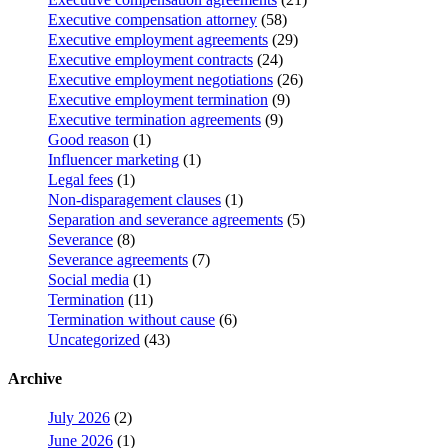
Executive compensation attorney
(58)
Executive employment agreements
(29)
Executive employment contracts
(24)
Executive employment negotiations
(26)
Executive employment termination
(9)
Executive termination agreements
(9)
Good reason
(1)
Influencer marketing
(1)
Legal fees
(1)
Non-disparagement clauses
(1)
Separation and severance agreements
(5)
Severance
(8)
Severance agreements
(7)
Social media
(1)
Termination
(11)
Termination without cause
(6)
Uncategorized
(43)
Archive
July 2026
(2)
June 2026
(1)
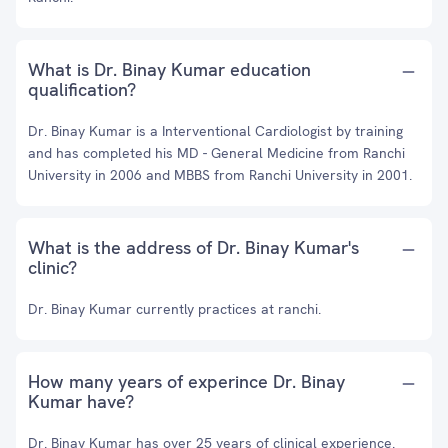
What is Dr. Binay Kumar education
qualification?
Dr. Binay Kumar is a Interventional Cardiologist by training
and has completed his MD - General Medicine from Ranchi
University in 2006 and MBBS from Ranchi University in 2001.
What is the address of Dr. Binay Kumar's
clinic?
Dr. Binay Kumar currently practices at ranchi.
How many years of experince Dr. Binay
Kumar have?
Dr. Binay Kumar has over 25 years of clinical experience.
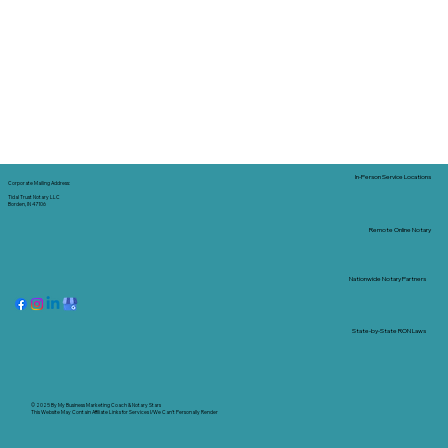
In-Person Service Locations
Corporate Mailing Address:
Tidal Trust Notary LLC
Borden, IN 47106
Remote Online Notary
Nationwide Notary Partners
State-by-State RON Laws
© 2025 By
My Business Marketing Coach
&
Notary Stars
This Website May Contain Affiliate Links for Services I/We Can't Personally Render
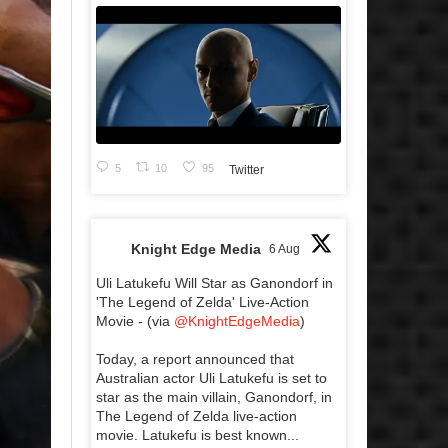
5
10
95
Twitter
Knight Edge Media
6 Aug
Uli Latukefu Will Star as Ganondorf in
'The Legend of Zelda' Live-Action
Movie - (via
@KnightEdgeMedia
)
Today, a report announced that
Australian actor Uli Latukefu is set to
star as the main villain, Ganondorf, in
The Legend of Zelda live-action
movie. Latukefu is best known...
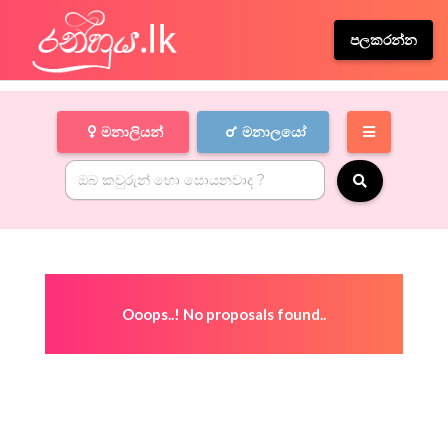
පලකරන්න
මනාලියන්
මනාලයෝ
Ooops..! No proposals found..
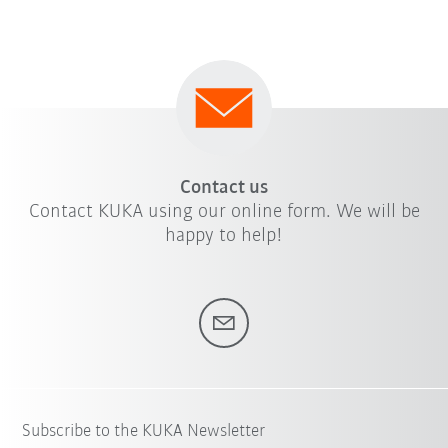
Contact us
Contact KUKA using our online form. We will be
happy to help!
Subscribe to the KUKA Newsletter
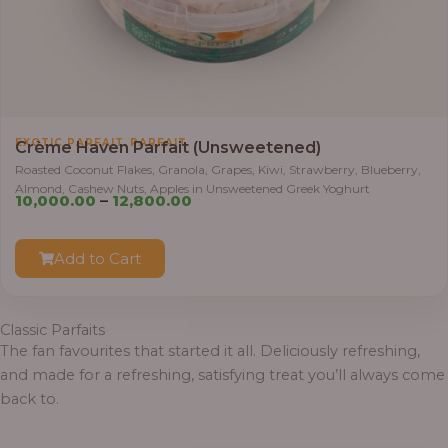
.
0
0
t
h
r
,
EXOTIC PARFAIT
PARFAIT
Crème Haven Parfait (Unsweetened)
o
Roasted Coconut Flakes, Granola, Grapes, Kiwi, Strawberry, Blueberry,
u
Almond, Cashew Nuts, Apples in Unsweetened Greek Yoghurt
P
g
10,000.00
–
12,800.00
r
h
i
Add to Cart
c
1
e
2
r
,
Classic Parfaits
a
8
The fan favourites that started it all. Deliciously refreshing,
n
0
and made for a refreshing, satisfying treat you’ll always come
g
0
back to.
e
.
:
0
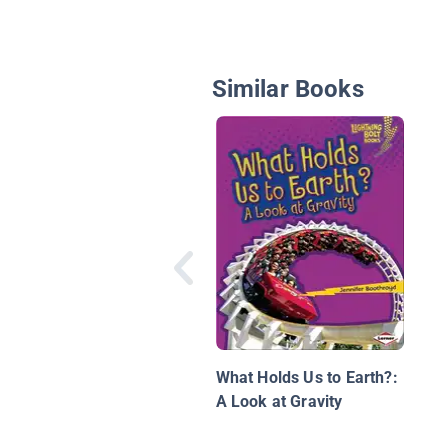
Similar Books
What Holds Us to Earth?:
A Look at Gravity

- - -

To do: Determine how many lines of the records above hold the word "What" and give the number with nothing added.

Response box: 3